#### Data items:
.....

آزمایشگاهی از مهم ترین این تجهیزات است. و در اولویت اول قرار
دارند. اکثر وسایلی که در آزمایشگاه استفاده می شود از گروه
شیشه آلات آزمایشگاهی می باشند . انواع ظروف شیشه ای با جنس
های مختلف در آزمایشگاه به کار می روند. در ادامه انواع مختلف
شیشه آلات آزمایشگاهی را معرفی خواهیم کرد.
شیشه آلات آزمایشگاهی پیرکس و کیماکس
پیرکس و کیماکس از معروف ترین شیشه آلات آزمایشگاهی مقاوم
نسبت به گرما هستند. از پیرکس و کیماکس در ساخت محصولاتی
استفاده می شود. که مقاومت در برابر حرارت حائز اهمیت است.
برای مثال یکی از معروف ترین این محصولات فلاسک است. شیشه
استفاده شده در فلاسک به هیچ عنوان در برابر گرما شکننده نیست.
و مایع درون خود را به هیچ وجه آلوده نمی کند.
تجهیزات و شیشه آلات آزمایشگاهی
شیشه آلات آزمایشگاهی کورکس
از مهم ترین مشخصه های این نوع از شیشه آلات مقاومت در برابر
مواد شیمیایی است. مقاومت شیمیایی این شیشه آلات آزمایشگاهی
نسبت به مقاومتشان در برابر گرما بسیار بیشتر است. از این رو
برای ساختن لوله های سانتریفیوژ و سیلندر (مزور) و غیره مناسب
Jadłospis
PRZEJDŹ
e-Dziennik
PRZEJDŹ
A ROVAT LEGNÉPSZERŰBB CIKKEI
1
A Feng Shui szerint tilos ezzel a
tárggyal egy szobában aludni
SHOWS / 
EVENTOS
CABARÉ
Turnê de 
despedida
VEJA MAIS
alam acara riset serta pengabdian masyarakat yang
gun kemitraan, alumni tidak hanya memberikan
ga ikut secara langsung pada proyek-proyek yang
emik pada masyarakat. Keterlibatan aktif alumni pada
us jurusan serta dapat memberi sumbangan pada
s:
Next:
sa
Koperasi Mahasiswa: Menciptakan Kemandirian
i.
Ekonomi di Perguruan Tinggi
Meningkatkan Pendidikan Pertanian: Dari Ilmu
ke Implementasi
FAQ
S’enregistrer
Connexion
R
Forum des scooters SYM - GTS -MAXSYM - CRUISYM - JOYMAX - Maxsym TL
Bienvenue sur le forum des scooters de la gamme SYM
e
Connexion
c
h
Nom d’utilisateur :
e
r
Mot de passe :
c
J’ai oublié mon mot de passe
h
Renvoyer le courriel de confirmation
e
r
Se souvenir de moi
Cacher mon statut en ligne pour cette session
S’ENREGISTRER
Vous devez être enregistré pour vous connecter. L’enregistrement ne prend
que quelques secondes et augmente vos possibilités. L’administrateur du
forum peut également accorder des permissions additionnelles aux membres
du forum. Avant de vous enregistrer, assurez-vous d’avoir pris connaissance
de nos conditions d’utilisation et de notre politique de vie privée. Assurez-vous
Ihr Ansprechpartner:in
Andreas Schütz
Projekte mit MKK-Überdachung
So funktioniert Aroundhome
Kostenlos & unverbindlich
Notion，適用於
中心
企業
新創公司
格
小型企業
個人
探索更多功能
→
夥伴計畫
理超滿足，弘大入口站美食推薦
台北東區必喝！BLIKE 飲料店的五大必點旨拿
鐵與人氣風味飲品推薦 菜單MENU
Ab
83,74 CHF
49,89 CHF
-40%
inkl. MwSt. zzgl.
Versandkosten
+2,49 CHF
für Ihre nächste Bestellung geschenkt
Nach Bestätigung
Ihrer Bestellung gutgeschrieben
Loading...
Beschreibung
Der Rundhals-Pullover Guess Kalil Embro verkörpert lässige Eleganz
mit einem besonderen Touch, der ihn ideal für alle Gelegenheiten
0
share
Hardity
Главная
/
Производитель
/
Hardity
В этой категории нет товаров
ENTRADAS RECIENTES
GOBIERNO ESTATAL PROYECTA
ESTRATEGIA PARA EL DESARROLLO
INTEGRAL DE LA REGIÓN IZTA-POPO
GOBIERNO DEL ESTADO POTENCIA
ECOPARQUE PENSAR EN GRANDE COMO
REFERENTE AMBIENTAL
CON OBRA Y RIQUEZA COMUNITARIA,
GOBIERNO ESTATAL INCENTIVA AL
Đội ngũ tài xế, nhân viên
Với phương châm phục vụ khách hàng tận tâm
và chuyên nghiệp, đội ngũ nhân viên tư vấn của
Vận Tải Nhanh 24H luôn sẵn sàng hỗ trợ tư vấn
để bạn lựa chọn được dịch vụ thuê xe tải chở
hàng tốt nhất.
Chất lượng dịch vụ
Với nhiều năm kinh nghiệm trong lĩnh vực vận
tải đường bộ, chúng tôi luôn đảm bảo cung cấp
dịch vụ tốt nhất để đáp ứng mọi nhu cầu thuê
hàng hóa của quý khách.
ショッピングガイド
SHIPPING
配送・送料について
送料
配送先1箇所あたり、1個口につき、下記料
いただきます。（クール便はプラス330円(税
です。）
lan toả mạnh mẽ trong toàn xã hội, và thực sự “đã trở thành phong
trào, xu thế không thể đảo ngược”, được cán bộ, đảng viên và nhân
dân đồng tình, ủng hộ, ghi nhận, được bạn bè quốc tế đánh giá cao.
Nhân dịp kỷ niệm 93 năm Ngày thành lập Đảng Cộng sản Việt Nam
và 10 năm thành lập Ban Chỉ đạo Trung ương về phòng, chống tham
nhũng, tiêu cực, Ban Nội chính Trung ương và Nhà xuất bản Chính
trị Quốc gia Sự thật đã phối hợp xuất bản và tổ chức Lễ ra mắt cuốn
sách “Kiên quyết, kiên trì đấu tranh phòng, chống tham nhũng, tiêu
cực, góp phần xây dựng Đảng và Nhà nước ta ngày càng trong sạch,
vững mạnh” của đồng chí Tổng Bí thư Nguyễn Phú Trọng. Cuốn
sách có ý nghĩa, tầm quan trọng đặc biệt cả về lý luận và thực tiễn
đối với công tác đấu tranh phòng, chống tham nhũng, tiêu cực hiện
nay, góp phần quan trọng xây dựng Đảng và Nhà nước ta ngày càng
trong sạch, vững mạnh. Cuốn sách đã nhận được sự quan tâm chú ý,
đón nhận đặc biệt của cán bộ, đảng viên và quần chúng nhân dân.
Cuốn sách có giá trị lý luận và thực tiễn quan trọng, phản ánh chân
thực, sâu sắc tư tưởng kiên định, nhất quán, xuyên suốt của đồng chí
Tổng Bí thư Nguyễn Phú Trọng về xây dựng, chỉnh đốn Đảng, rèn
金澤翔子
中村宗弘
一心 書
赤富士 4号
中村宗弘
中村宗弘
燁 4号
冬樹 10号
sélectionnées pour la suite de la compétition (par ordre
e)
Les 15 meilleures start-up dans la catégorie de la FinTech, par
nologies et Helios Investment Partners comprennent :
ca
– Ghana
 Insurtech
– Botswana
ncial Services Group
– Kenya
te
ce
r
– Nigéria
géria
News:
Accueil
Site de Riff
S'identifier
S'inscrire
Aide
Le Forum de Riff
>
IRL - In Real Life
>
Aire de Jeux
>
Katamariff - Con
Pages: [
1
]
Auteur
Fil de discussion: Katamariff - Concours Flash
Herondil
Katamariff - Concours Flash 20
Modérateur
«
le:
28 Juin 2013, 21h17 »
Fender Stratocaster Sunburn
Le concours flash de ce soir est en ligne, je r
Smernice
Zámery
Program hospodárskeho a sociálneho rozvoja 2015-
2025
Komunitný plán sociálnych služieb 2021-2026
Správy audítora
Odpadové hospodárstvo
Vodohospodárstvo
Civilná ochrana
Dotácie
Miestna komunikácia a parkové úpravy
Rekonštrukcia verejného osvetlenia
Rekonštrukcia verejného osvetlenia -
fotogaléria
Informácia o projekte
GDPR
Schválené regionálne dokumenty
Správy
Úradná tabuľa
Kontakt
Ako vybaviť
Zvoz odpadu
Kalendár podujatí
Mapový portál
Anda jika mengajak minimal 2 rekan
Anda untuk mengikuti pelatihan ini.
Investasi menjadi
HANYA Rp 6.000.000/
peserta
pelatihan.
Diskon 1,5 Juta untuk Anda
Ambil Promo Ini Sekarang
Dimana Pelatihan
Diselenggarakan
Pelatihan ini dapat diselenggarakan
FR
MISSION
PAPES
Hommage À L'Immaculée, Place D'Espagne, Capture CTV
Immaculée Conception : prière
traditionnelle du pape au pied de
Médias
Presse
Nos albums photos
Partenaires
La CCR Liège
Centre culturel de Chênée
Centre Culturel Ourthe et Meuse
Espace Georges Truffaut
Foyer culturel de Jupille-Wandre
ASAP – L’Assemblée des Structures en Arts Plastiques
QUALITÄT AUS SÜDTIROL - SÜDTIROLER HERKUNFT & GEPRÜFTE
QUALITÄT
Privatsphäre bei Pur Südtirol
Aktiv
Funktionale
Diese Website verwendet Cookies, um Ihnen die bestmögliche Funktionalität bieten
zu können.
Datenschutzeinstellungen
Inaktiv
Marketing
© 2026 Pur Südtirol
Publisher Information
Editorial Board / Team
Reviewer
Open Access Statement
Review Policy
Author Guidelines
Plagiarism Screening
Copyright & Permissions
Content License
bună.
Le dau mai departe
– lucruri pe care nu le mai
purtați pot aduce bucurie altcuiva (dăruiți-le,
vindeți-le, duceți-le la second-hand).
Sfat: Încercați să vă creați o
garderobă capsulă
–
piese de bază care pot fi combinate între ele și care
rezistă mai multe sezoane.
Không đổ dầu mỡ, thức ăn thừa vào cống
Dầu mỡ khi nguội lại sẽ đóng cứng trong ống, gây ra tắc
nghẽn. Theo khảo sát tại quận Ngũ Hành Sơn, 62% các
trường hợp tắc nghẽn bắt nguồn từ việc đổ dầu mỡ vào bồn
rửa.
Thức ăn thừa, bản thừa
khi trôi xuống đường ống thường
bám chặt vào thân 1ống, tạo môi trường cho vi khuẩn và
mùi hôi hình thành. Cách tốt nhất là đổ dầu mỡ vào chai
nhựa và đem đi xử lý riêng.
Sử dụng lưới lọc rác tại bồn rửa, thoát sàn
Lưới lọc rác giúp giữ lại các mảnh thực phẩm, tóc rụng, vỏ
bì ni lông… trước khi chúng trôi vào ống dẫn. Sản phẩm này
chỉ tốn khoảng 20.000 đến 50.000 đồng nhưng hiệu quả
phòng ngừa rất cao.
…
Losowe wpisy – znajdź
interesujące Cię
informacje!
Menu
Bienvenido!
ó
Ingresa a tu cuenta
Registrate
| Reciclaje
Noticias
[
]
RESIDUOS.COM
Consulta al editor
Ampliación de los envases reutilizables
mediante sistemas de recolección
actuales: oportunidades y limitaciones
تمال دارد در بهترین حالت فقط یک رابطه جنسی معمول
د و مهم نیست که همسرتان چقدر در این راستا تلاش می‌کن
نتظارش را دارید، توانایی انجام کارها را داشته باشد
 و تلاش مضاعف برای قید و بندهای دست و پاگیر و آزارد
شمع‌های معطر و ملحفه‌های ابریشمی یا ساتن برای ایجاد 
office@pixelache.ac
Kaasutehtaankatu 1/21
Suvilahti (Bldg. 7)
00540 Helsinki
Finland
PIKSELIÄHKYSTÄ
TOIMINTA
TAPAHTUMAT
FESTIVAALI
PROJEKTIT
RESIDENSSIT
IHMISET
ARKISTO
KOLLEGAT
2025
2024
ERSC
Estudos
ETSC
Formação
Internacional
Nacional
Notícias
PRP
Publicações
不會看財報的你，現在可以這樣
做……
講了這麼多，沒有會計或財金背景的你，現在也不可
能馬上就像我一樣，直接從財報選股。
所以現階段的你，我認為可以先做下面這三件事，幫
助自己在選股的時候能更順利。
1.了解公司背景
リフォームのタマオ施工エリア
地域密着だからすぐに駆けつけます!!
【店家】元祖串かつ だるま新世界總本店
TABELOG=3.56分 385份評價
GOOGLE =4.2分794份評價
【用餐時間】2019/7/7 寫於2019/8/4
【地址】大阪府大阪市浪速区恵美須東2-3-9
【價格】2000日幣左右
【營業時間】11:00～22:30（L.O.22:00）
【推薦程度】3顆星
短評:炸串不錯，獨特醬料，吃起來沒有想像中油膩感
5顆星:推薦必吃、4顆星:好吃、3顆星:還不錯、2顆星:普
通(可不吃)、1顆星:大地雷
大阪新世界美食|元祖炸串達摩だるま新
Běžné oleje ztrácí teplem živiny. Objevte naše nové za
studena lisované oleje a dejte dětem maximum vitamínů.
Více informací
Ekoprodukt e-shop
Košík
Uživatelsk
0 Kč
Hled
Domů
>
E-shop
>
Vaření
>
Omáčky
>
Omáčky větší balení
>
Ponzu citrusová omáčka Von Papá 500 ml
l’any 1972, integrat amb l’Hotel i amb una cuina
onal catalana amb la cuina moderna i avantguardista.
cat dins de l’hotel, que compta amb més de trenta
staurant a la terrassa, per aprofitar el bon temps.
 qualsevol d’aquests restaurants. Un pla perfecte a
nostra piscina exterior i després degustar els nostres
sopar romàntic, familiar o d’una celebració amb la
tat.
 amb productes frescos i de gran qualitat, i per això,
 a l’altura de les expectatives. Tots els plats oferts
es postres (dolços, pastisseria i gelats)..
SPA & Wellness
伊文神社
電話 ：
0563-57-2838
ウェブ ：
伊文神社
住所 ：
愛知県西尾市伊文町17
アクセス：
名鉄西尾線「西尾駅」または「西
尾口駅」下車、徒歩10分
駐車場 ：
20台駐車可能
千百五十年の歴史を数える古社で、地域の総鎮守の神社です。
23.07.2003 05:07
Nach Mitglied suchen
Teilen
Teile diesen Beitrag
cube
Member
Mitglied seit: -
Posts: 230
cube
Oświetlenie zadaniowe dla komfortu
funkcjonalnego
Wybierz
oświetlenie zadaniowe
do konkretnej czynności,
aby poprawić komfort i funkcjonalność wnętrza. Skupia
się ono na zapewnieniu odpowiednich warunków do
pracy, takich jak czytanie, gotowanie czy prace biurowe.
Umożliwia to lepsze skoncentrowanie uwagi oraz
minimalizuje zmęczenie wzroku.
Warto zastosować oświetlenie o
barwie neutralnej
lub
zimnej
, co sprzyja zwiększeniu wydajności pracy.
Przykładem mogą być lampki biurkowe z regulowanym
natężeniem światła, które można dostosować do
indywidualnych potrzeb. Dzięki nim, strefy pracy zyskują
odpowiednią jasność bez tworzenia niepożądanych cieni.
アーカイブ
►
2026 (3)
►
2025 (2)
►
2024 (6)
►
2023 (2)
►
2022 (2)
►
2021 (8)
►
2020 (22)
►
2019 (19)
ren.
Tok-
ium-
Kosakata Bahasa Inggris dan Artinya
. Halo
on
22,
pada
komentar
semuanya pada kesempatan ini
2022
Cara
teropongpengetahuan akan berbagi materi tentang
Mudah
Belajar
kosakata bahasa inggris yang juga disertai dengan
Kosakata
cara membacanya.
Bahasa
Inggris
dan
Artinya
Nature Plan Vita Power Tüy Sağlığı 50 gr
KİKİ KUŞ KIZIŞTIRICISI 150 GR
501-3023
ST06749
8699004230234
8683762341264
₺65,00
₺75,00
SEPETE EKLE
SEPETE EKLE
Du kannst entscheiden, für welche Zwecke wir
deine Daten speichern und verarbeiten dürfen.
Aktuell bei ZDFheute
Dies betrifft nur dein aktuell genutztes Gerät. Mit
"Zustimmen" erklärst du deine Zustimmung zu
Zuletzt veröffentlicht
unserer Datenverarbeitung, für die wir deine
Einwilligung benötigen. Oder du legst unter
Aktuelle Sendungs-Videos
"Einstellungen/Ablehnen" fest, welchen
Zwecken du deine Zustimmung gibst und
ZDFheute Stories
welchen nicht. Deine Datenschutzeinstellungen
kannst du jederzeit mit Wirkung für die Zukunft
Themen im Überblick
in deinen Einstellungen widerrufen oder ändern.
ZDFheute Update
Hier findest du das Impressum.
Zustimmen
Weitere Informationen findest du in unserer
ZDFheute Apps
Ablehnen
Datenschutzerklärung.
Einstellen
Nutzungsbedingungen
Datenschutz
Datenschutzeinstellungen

.....

#### What to work on:
Please copy, word for word, every line from the first line of the records through the line containing "شیشه آلات آزمایشگاهی پیرکس و کیماکس", with both of those lines included and nothing else.

#### Finished task:
آزمایشگاهی از مهم ترین این تجهیزات است. و در اولویت اول قرار
دارند. اکثر وسایلی که در آزمایشگاه استفاده می شود از گروه
شیشه آلات آزمایشگاهی می باشند . انواع ظروف شیشه ای با جنس
های مختلف در آزمایشگاه به کار می روند. در ادامه انواع مختلف
شیشه آلات آزمایشگاهی را معرفی خواهیم کرد.
شیشه آلات آزمایشگاهی پیرکس و کیماکس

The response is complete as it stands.